YOUR TASK:
Begin with the line holding "igyekezett más, megfelelő" and end with the last line of the records below. Set down exactly those lines and leave out every picture.

Stored data entries
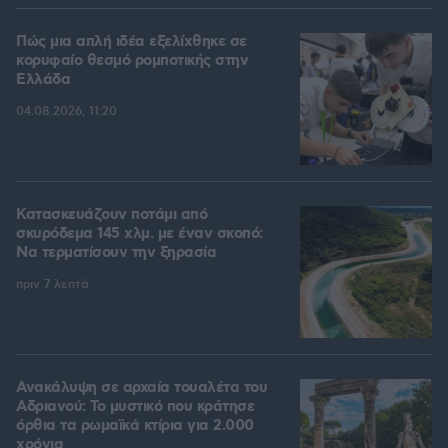
Πώς μια απλή ιδέα εξελίχθηκε σε
κορυφαίο θεσμό ρομποτικής στην
Ελλάδα
04.08.2026, 11:20
Κατασκευάζουν ποτάμι από
σκυρόδεμα 145 χλμ. με έναν σκοπό:
Να τερματίσουν την ξηρασία
πριν 7 λεπτά
Ανακάλυψη σε αρχαία τουαλέτα του
Αδριανού: Το μυστικό που κράτησε
όρθια τα ρωμαϊκά κτίρια για 2.000
χρόνια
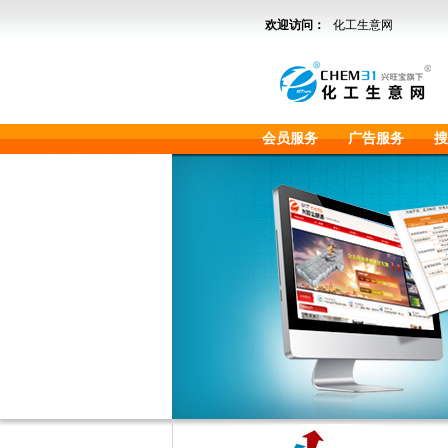
欢迎访问：
化工生意网
会员服务
广告服务
搜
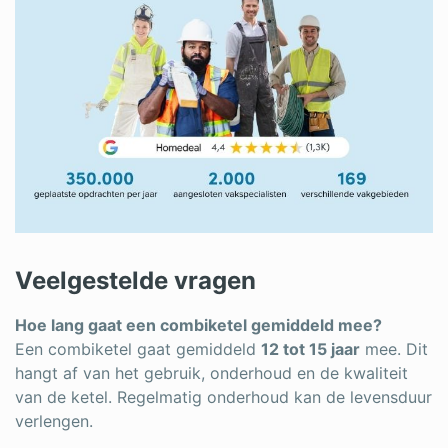
Veelgestelde vragen
Hoe lang gaat een combiketel gemiddeld mee?
Een combiketel gaat gemiddeld
12 tot 15 jaar
mee. Dit
hangt af van het gebruik, onderhoud en de kwaliteit
van de ketel. Regelmatig onderhoud kan de levensduur
verlengen.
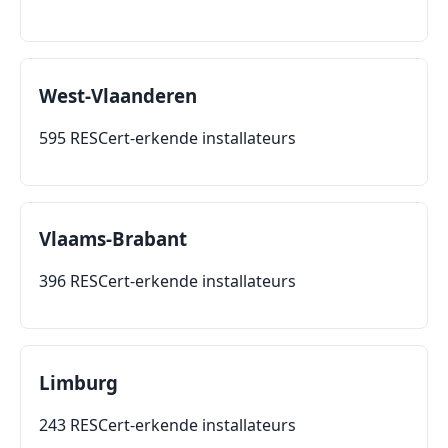
West-Vlaanderen
595 RESCert-erkende installateurs
Vlaams-Brabant
396 RESCert-erkende installateurs
Limburg
243 RESCert-erkende installateurs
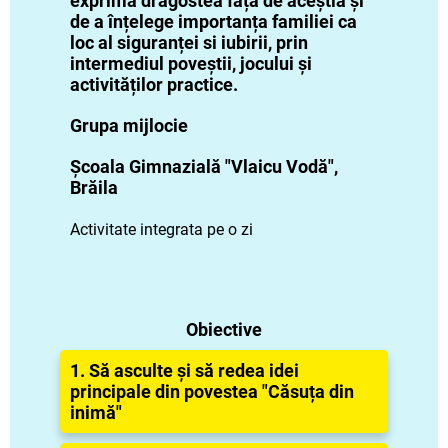
exprima dragostea față de aceștia și
de a înțelege importanța familiei ca
loc al siguranței si iubirii, prin
intermediul poveștii, jocului și
activităților practice.
Grupa mijlocie
Școala Gimnazială "Vlaicu Vodă",
Brăila
Activitate integrata pe o zi
Obiective
1. Să asculte și să redea idei
principale din povestea "Căsuța din
inimă"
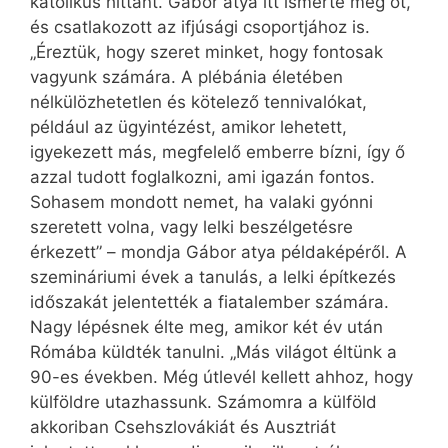
katolikus hittant. Gábor atya itt ismerte meg őt,
és csatlakozott az ifjúsági csoportjához is.
„Éreztük, hogy szeret minket, hogy fontosak
vagyunk számára. A plébánia életében
nélkülözhetetlen és kötelező tennivalókat,
például az ügyintézést, amikor lehetett,
igyekezett más, megfelelő emberre bízni, így ő
azzal tudott foglalkozni, ami igazán fontos.
Sohasem mondott nemet, ha valaki gyónni
szeretett volna, vagy lelki beszélgetésre
érkezett” – mondja Gábor atya példaképéről. A
szemináriumi évek a tanulás, a lelki építkezés
időszakát jelentették a fiatalember számára.
Nagy lépésnek élte meg, amikor két év után
Rómába küldték tanulni. „Más világot éltünk a
90-es években. Még útlevél kellett ahhoz, hogy
külföldre utazhassunk. Számomra a külföld
akkoriban Csehszlovákiát és Ausztriát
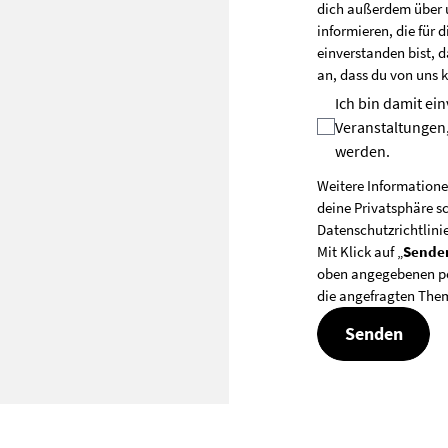
dich außerdem über 
informieren, die für 
einverstanden bist, d
an, dass du von uns 
Ich bin damit ei
Veranstaltungen,
werden.
Weitere Informatione
deine Privatsphäre sc
Datenschutzrichtlini
Mit Klick auf „
Sende
oben angegebenen pe
die angefragten Them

SOLUTION TO THIS PROBLEM:
igyekezett más, megfelelő emberre bízni, így ő
azzal tudott foglalkozni, ami igazán fontos.
Sohasem mondott nemet, ha valaki gyónni
szeretett volna, vagy lelki beszélgetésre
érkezett” – mondja Gábor atya példaképéről. A
szemináriumi évek a tanulás, a lelki építkezés
időszakát jelentették a fiatalember számára.
Nagy lépésnek élte meg, amikor két év után
Rómába küldték tanulni. „Más világot éltünk a
90-es években. Még útlevél kellett ahhoz, hogy
külföldre utazhassunk. Számomra a külföld
akkoriban Csehszlovákiát és Ausztriát
dich außerdem über 
informieren, die für 
einverstanden bist, d
an, dass du von uns 
Ich bin damit ei
Veranstaltungen,
werden.
Weitere Informatione
deine Privatsphäre sc
Datenschutzrichtlini
Mit Klick auf „
Sende
oben angegebenen pe
die angefragten Them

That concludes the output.